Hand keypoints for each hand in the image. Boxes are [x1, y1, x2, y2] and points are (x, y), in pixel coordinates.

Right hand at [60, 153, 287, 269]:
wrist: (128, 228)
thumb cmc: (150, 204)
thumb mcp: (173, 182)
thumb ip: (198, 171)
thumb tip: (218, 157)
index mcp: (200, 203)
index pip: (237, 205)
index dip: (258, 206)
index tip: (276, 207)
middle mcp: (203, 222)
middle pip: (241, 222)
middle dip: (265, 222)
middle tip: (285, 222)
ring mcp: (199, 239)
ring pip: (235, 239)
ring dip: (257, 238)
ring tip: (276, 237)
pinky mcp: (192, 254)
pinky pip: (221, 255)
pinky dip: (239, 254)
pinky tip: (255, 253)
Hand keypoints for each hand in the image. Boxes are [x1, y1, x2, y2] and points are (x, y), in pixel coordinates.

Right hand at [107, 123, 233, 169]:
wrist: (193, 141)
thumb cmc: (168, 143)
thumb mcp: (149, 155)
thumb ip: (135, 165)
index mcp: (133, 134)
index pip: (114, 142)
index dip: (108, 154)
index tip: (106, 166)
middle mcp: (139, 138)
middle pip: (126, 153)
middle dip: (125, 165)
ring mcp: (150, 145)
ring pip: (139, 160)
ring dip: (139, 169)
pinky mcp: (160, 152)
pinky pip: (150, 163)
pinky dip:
....
Retype all the records, matching them exactly.

REPLY TO THE TASK:
Hand keypoints for each hand in the image. Boxes are [x1, y1, x2, y2] and points are (x, y), in pixel coordinates.

Right hand at [60, 153, 287, 269]:
wrist: (128, 228)
thumb cmc: (150, 204)
thumb mcp: (173, 182)
thumb ip: (198, 171)
thumb tip: (218, 157)
index mcp: (200, 203)
index pip: (237, 205)
index dip: (258, 206)
index tip: (276, 207)
middle mcp: (203, 222)
middle pip: (241, 222)
middle dip: (265, 222)
middle tip: (285, 222)
ring mcp: (199, 239)
ring pip: (235, 239)
ring dip: (257, 238)
ring tip: (276, 237)
pinky mcp: (192, 254)
pinky pip: (221, 255)
pinky dip: (239, 254)
pinky tip: (255, 253)
Hand keypoints for each hand in the image. Boxes are [x1, y1, x2, y2] and points are (x, y), in pixel coordinates.

Right hand at [107, 123, 233, 169]:
wrist: (193, 141)
thumb cmc: (168, 143)
thumb mcp: (149, 155)
thumb ip: (135, 165)
index mcp: (133, 134)
index pip: (114, 142)
index dip: (108, 154)
index tip: (106, 166)
middle mcp: (139, 138)
middle pip: (126, 153)
middle dip: (125, 165)
ring mcp: (150, 145)
ring pip: (139, 160)
ring dip: (139, 169)
pinky mcp: (160, 152)
pinky pip: (150, 163)
pinky dip:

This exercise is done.